Before the next project I decided to do some computer vision exercises. Each example is based on a simple logic image preprocessing. No data structure or learning is required.


I got this idea while browsing the net. I was curious about how hard can it be to write such a script. I'll describe the algorithm in steps.

  1. movement detection: Comparing few frames with thresholds gives us the information, whether something is moving in the frame. Adding some small time frame after the movement stops gives us more precise information.
  2. remove background: Thresholding gray frame removes the background and gives us binary image with objects
  3. cropping the objects: Using contours to detect object and then separate them by cropping.
  4. detecting dots: Inverting the image we get objects that can be again simply detected using contours.
  5. filtering dots: If dice is visible also from the side therefore dots from that side can be recognized as well. But we can simply filter these dots by comparing side ratio from their bounding boxes.
  6. result: Count the recognized dots and do some visualization to output frame.
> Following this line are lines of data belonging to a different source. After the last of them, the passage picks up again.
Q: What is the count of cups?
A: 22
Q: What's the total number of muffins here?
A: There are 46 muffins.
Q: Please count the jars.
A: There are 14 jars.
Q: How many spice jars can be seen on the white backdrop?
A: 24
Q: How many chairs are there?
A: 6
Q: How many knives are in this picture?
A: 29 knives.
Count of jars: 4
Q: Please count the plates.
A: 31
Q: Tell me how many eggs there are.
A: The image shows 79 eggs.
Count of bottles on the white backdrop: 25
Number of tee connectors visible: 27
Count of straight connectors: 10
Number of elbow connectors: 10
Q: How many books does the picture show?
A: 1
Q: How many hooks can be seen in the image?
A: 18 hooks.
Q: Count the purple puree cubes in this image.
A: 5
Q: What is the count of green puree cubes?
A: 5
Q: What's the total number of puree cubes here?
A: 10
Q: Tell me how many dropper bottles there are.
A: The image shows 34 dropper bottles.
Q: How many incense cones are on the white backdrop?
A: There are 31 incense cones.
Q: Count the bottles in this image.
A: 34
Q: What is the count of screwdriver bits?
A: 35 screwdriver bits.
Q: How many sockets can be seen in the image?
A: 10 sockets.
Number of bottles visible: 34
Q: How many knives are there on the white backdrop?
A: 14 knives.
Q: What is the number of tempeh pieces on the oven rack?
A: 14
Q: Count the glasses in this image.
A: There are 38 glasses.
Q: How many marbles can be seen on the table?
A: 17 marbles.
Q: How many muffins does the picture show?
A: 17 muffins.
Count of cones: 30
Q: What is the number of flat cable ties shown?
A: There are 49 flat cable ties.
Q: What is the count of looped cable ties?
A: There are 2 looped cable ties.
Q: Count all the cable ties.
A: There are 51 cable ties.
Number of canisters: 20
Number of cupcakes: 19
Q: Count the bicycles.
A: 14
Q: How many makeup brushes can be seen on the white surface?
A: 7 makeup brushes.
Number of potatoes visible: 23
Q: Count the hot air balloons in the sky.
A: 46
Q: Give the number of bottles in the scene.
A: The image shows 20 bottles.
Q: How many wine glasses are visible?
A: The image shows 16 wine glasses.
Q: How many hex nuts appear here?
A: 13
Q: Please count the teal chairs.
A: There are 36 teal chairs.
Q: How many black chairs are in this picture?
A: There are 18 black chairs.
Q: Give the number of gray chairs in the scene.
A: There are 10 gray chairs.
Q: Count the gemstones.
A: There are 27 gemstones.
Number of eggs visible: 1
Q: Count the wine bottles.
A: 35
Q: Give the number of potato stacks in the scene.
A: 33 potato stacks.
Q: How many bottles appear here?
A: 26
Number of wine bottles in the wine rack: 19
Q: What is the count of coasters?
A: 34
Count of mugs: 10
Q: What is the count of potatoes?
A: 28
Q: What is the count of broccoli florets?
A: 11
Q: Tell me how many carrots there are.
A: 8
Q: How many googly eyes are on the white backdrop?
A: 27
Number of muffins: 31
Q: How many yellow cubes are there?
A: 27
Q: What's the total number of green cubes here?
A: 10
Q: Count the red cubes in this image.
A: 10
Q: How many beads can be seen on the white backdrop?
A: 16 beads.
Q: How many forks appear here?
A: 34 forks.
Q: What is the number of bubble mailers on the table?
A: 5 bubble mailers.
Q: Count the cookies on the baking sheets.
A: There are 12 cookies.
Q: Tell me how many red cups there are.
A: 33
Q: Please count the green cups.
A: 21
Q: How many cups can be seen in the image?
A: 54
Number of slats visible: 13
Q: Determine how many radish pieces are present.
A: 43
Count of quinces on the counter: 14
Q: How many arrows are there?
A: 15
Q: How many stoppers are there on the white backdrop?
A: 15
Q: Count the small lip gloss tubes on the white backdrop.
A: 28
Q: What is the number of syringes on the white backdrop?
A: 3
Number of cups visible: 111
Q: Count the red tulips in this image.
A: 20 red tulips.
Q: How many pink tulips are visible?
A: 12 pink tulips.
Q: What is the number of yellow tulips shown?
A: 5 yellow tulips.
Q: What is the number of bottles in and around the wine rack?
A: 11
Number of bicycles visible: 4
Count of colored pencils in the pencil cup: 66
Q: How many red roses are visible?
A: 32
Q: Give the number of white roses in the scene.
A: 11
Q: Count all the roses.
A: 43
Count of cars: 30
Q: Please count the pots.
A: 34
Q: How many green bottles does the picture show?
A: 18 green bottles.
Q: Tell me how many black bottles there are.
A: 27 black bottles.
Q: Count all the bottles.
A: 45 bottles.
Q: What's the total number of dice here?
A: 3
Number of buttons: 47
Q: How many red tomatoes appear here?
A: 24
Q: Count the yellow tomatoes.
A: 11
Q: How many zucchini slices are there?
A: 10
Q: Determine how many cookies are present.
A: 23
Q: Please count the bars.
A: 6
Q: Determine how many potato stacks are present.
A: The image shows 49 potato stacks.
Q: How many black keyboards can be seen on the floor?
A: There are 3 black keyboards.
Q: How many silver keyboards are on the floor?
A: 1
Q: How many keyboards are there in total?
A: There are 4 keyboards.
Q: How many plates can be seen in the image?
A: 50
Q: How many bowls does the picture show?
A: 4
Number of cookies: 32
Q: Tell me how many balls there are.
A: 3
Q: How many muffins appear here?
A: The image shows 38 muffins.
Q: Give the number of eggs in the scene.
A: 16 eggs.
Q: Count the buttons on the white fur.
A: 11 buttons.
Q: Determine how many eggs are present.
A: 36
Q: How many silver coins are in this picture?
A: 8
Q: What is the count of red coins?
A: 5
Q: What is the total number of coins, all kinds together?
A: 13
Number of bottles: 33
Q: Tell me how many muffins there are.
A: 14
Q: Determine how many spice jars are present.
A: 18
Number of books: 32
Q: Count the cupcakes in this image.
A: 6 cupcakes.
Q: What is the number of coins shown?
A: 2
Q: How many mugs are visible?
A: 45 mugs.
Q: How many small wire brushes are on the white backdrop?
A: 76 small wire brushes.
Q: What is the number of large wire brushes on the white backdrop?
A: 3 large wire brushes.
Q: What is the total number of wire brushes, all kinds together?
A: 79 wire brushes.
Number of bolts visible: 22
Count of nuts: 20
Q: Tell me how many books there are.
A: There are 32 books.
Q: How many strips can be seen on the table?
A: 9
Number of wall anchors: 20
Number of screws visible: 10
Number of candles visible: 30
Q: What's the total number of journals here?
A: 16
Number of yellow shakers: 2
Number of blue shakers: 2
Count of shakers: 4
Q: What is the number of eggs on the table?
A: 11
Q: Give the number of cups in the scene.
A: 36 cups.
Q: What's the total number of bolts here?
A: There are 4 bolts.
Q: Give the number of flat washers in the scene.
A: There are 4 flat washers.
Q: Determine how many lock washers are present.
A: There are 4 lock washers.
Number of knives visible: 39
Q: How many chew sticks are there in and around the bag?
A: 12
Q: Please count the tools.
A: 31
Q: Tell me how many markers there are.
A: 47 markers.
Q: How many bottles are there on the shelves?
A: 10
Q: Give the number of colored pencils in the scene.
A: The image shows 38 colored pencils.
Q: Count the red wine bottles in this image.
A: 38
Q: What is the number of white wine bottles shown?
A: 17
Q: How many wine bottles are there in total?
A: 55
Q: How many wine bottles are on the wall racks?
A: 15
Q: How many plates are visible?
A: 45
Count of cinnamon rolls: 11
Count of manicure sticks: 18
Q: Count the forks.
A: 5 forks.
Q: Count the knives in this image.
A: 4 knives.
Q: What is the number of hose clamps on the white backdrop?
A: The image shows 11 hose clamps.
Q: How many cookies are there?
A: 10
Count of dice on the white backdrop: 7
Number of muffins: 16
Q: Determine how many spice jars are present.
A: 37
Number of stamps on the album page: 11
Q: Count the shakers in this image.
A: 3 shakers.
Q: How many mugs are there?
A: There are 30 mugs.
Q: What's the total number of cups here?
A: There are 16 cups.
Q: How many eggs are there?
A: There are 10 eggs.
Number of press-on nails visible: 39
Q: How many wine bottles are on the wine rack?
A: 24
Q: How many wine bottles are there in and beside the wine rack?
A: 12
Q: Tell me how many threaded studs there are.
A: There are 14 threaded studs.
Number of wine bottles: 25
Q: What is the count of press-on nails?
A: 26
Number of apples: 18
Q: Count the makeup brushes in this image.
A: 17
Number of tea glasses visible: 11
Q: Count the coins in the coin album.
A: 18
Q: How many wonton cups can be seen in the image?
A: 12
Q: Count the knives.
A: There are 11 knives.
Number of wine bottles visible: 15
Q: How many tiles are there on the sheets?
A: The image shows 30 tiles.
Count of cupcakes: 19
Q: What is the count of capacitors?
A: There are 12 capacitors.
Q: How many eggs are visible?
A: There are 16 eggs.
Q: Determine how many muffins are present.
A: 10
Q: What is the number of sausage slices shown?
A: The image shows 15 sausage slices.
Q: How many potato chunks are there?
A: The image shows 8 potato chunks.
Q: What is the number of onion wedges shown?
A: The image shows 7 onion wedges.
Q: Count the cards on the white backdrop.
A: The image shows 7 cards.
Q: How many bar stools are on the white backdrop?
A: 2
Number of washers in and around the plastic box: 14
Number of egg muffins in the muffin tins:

The results are quite good. More testing with different dice and different background should be the next step.

Train Wagon counter

Everyone is doing car counter on highways. But you can't find any for counting train wagons. For the next exercise i chose static video of a train from youtube. Again, I'll briefly describe the algorithm in steps.

  1. compare frame with background: Comparing every new frame to a background frame. By background I mean the frame without train. We get a first binary frame.
  2. compare last two frames: Comparing two continuously frames we got an actual movement. We get another binary frame.
  3. combine binary frames: Combining these frames with OR condition.
  4. morphological operation: Use morph opening to remove the noise.
  5. fill in the holes: Detecting areas using contours and detect if they are all filled.
  6. select the area: The idea was to choose an area in a frame where we can clearly see the background in-between wagons. For this video we've chosen the right edge of the image.
  7. signal processing: Now we're facing a new problem. We're finding local minimum in a signal function. Adding some thresholds and limitations for repetition we can get the local minimum.
  8. result: Count the wagons from filtering function and do some visualization to see when and where the local minimum is detected.

This approach is very limited and works only in a good light conditions and wagons should be the same type and color. Next steps should be using colors, shapes or more wagon details to be more accurate.